> [What needs to be done] How many of the lines below include the word "Annual"? Only the number should be given.

> [Data extract]
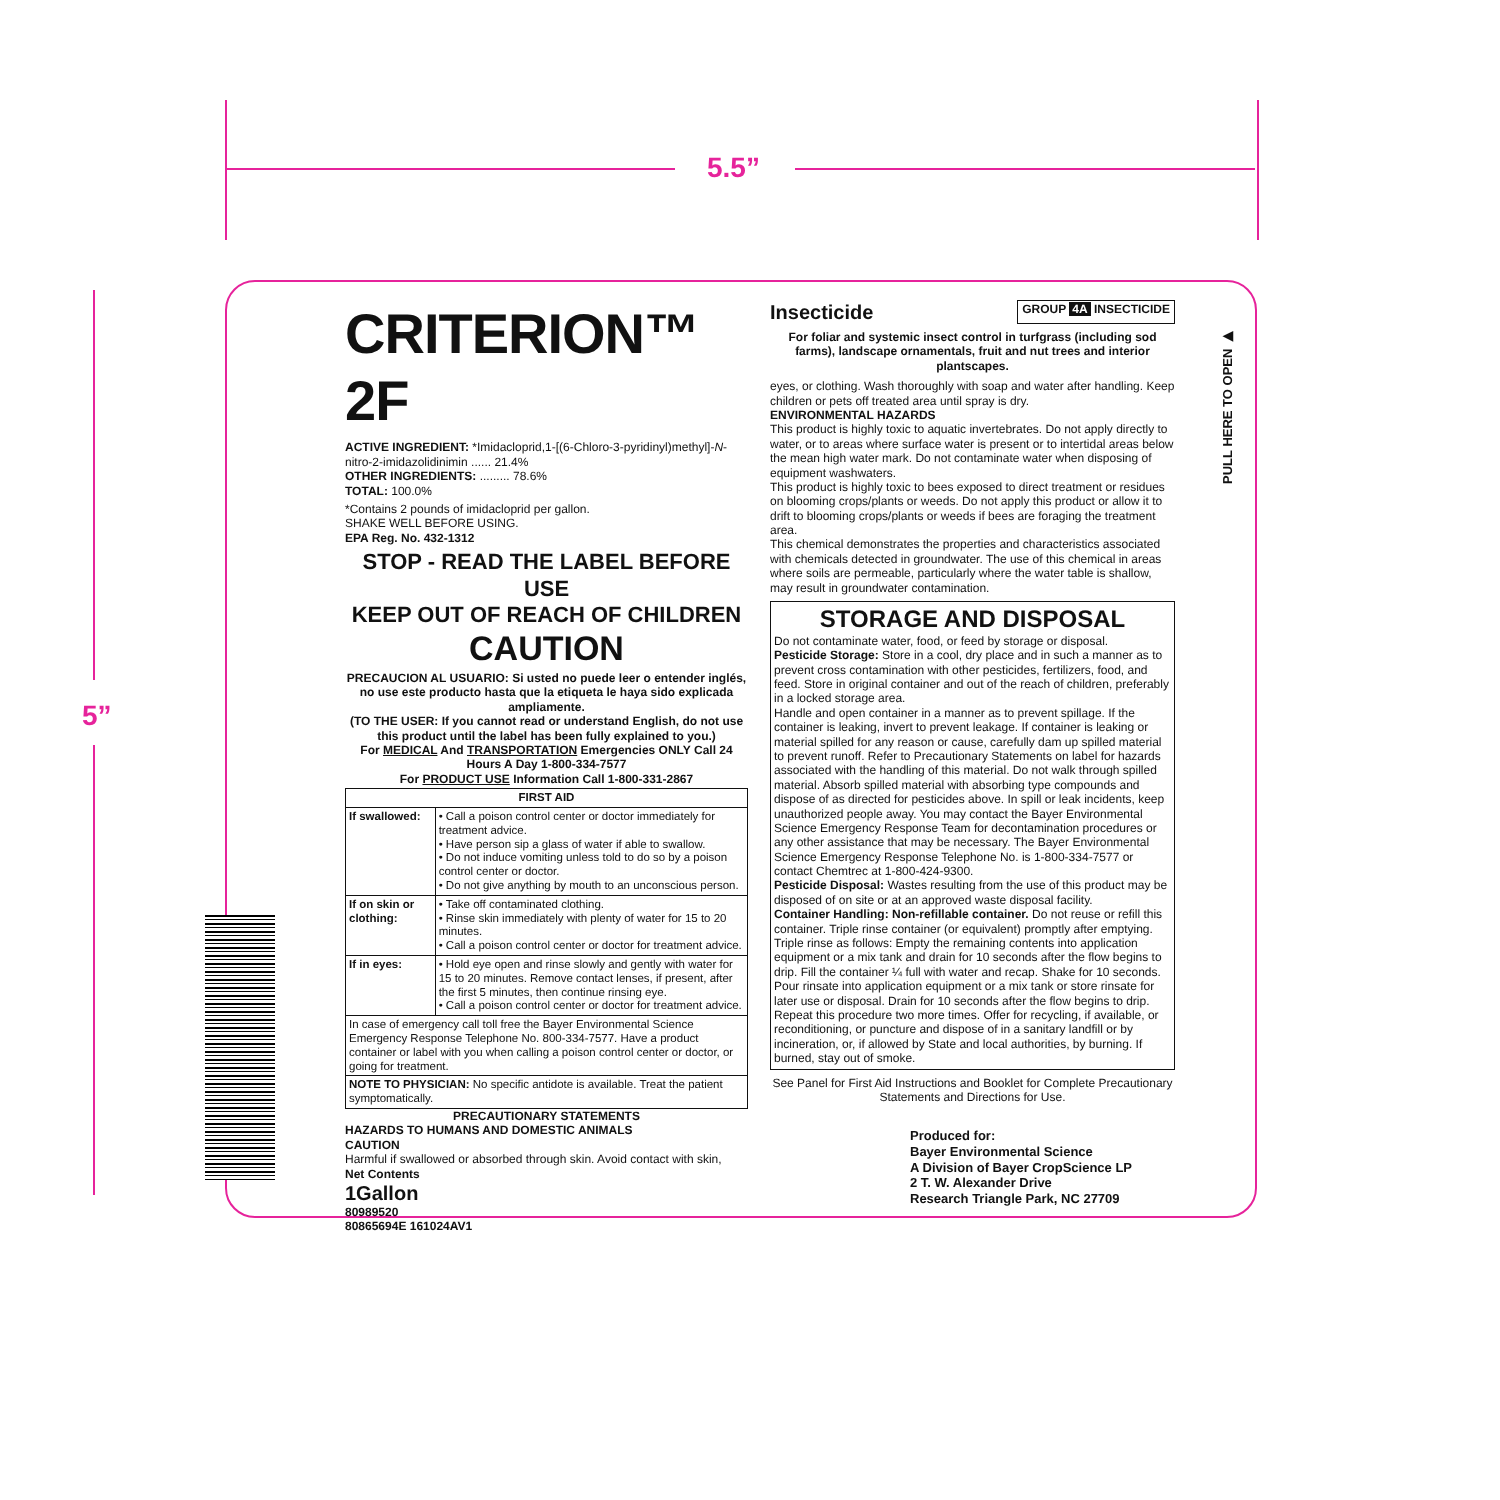5.5”
5”
PULL HERE TO OPEN ▶
CRITERION™ 2F
ACTIVE INGREDIENT: *Imidacloprid,1-[(6-Chloro-3-pyridinyl)methyl]-N-nitro-2-imidazolidinimin ...... 21.4%
OTHER INGREDIENTS: ......... 78.6%
TOTAL: 100.0%
*Contains 2 pounds of imidacloprid per gallon.
SHAKE WELL BEFORE USING.
EPA Reg. No. 432-1312
STOP - READ THE LABEL BEFORE USE
KEEP OUT OF REACH OF CHILDREN
CAUTION
PRECAUCION AL USUARIO: Si usted no puede leer o entender inglés, no use este producto hasta que la etiqueta le haya sido explicada ampliamente.
(TO THE USER: If you cannot read or understand English, do not use this product until the label has been fully explained to you.)
For MEDICAL And TRANSPORTATION Emergencies ONLY Call 24 Hours A Day 1-800-334-7577
For PRODUCT USE Information Call 1-800-331-2867
| FIRST AID | |
| --- | --- |
| If swallowed: | • Call a poison control center or doctor immediately for treatment advice. • Have person sip a glass of water if able to swallow. • Do not induce vomiting unless told to do so by a poison control center or doctor. • Do not give anything by mouth to an unconscious person. |
| If on skin or clothing: | • Take off contaminated clothing. • Rinse skin immediately with plenty of water for 15 to 20 minutes. • Call a poison control center or doctor for treatment advice. |
| If in eyes: | • Hold eye open and rinse slowly and gently with water for 15 to 20 minutes. Remove contact lenses, if present, after the first 5 minutes, then continue rinsing eye. • Call a poison control center or doctor for treatment advice. |
| In case of emergency call toll free the Bayer Environmental Science Emergency Response Telephone No. 800-334-7577. Have a product container or label with you when calling a poison control center or doctor, or going for treatment. | |
| NOTE TO PHYSICIAN: No specific antidote is available. Treat the patient symptomatically. | |
PRECAUTIONARY STATEMENTS
HAZARDS TO HUMANS AND DOMESTIC ANIMALS
CAUTION
Harmful if swallowed or absorbed through skin. Avoid contact with skin,
Net Contents
1Gallon
80989520
80865694E 161024AV1
Insecticide GROUP 4A INSECTICIDE
For foliar and systemic insect control in turfgrass (including sod farms), landscape ornamentals, fruit and nut trees and interior plantscapes.
eyes, or clothing. Wash thoroughly with soap and water after handling. Keep children or pets off treated area until spray is dry.
ENVIRONMENTAL HAZARDS
This product is highly toxic to aquatic invertebrates. Do not apply directly to water, or to areas where surface water is present or to intertidal areas below the mean high water mark. Do not contaminate water when disposing of equipment washwaters.
This product is highly toxic to bees exposed to direct treatment or residues on blooming crops/plants or weeds. Do not apply this product or allow it to drift to blooming crops/plants or weeds if bees are foraging the treatment area.
This chemical demonstrates the properties and characteristics associated with chemicals detected in groundwater. The use of this chemical in areas where soils are permeable, particularly where the water table is shallow, may result in groundwater contamination.
STORAGE AND DISPOSAL
Do not contaminate water, food, or feed by storage or disposal.
Pesticide Storage: Store in a cool, dry place and in such a manner as to prevent cross contamination with other pesticides, fertilizers, food, and feed. Store in original container and out of the reach of children, preferably in a locked storage area.
Handle and open container in a manner as to prevent spillage. If the container is leaking, invert to prevent leakage. If container is leaking or material spilled for any reason or cause, carefully dam up spilled material to prevent runoff. Refer to Precautionary Statements on label for hazards associated with the handling of this material. Do not walk through spilled material. Absorb spilled material with absorbing type compounds and dispose of as directed for pesticides above. In spill or leak incidents, keep unauthorized people away. You may contact the Bayer Environmental Science Emergency Response Team for decontamination procedures or any other assistance that may be necessary. The Bayer Environmental Science Emergency Response Telephone No. is 1-800-334-7577 or contact Chemtrec at 1-800-424-9300.
Pesticide Disposal: Wastes resulting from the use of this product may be disposed of on site or at an approved waste disposal facility.
Container Handling: Non-refillable container. Do not reuse or refill this container. Triple rinse container (or equivalent) promptly after emptying.
Triple rinse as follows: Empty the remaining contents into application equipment or a mix tank and drain for 10 seconds after the flow begins to drip. Fill the container ¼ full with water and recap. Shake for 10 seconds. Pour rinsate into application equipment or a mix tank or store rinsate for later use or disposal. Drain for 10 seconds after the flow begins to drip. Repeat this procedure two more times. Offer for recycling, if available, or reconditioning, or puncture and dispose of in a sanitary landfill or by incineration, or, if allowed by State and local authorities, by burning. If burned, stay out of smoke.
See Panel for First Aid Instructions and Booklet for Complete Precautionary Statements and Directions for Use.
Produced for:
Bayer Environmental Science
A Division of Bayer CropScience LP
2 T. W. Alexander Drive
Research Triangle Park, NC 27709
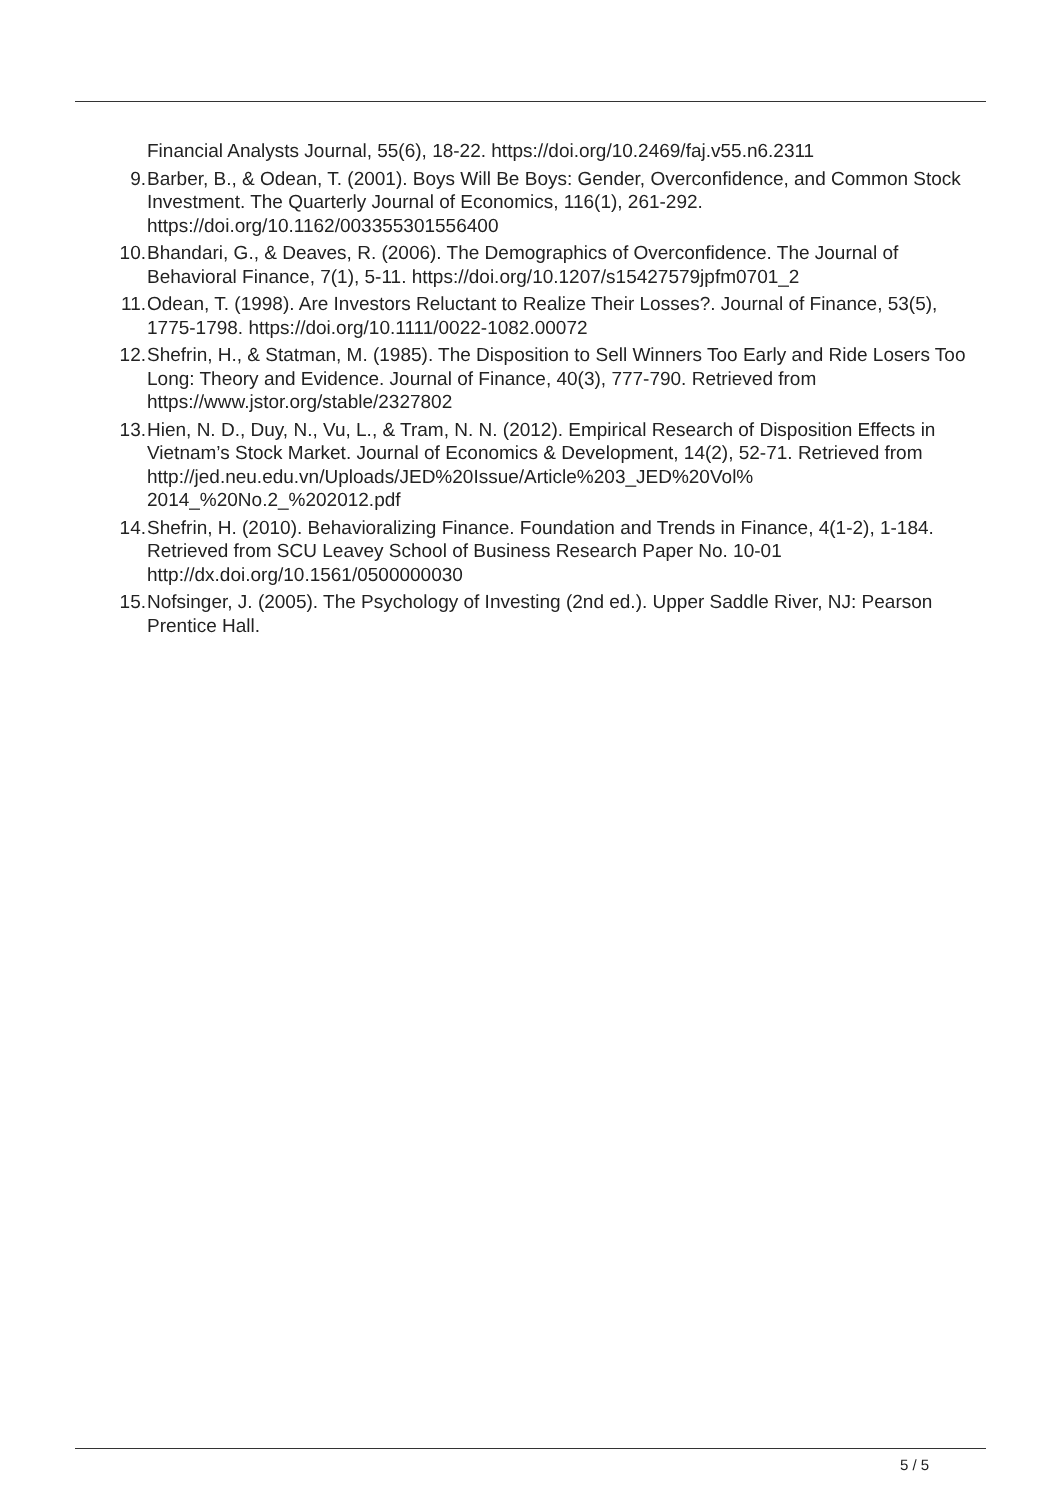Financial Analysts Journal, 55(6), 18-22. https://doi.org/10.2469/faj.v55.n6.2311
9. Barber, B., & Odean, T. (2001). Boys Will Be Boys: Gender, Overconfidence, and Common Stock Investment. The Quarterly Journal of Economics, 116(1), 261-292. https://doi.org/10.1162/003355301556400
10. Bhandari, G., & Deaves, R. (2006). The Demographics of Overconfidence. The Journal of Behavioral Finance, 7(1), 5-11. https://doi.org/10.1207/s15427579jpfm0701_2
11. Odean, T. (1998). Are Investors Reluctant to Realize Their Losses?. Journal of Finance, 53(5), 1775-1798. https://doi.org/10.1111/0022-1082.00072
12. Shefrin, H., & Statman, M. (1985). The Disposition to Sell Winners Too Early and Ride Losers Too Long: Theory and Evidence. Journal of Finance, 40(3), 777-790. Retrieved from https://www.jstor.org/stable/2327802
13. Hien, N. D., Duy, N., Vu, L., & Tram, N. N. (2012). Empirical Research of Disposition Effects in Vietnam’s Stock Market. Journal of Economics & Development, 14(2), 52-71. Retrieved from http://jed.neu.edu.vn/Uploads/JED%20Issue/Article%203_JED%20Vol%
2014_%20No.2_%202012.pdf
14. Shefrin, H. (2010). Behavioralizing Finance. Foundation and Trends in Finance, 4(1-2), 1-184. Retrieved from SCU Leavey School of Business Research Paper No. 10-01 http://dx.doi.org/10.1561/0500000030
15. Nofsinger, J. (2005). The Psychology of Investing (2nd ed.). Upper Saddle River, NJ: Pearson Prentice Hall.
5 / 5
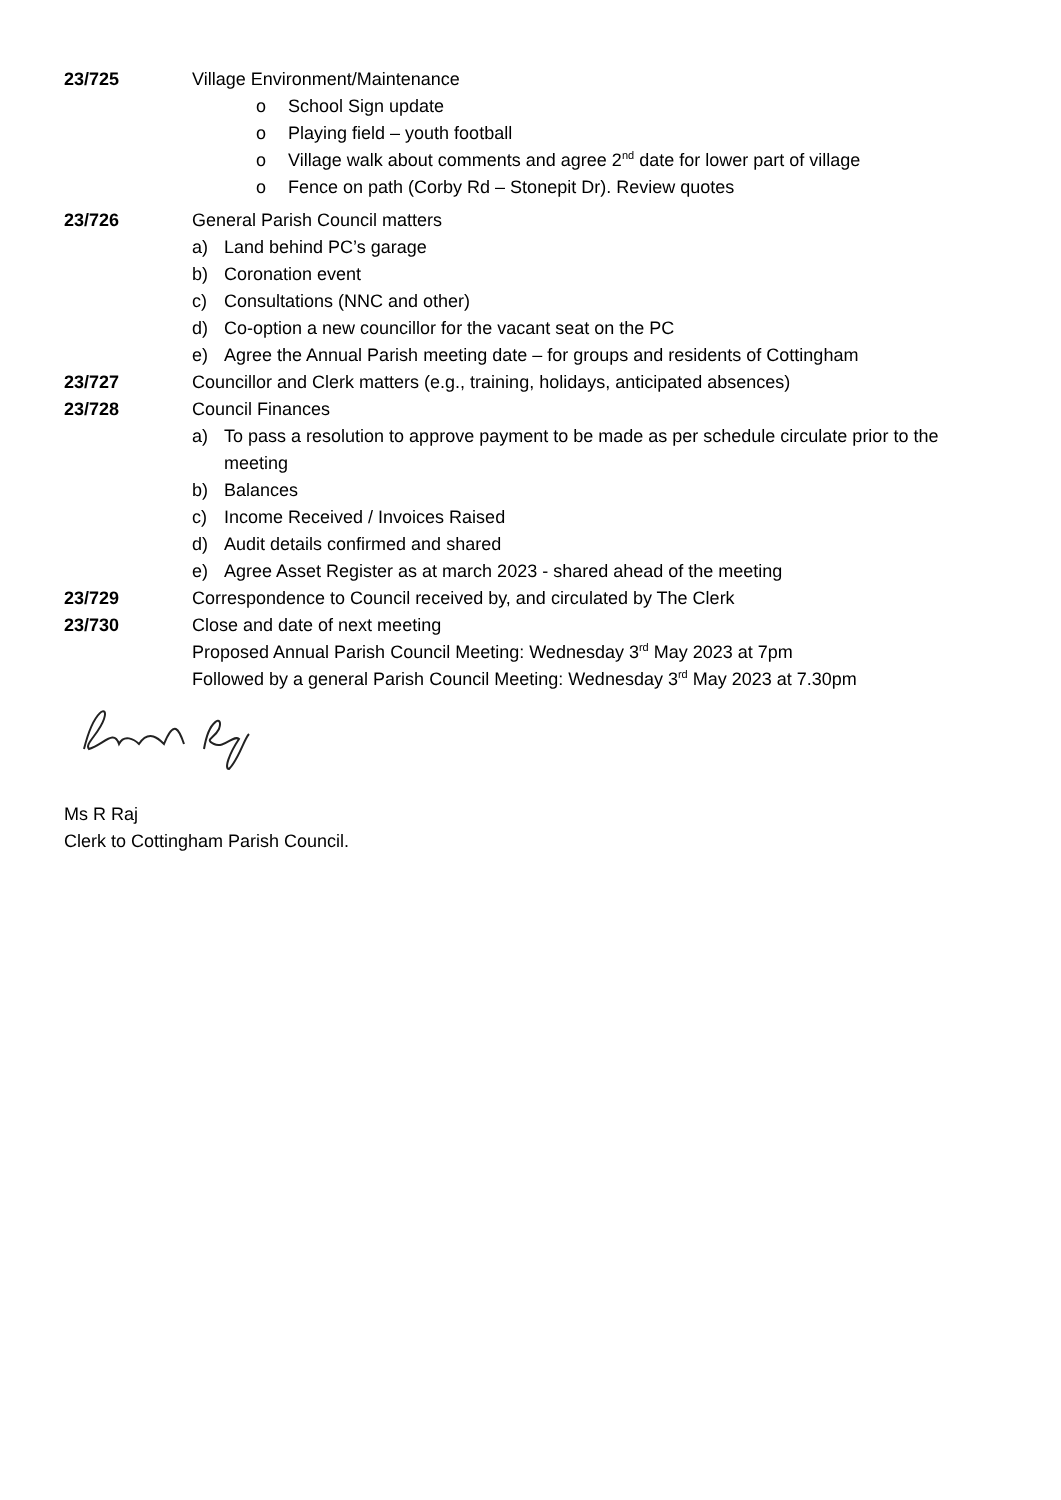23/725 Village Environment/Maintenance
o School Sign update
o Playing field – youth football
o Village walk about comments and agree 2<sup>nd</sup> date for lower part of village
o Fence on path (Corby Rd – Stonepit Dr). Review quotes
23/726 General Parish Council matters
a) Land behind PC’s garage
b) Coronation event
c) Consultations (NNC and other)
d) Co-option a new councillor for the vacant seat on the PC
e) Agree the Annual Parish meeting date – for groups and residents of Cottingham
23/727 Councillor and Clerk matters (e.g., training, holidays, anticipated absences)
23/728 Council Finances
a) To pass a resolution to approve payment to be made as per schedule circulate prior to the meeting
b) Balances
c) Income Received / Invoices Raised
d) Audit details confirmed and shared
e) Agree Asset Register as at march 2023 - shared ahead of the meeting
23/729 Correspondence to Council received by, and circulated by The Clerk
23/730 Close and date of next meeting
Proposed Annual Parish Council Meeting: Wednesday 3<sup>rd</sup> May 2023 at 7pm
Followed by a general Parish Council Meeting: Wednesday 3<sup>rd</sup> May 2023 at 7.30pm
Ms R Raj
Clerk to Cottingham Parish Council.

> [Written answer] 2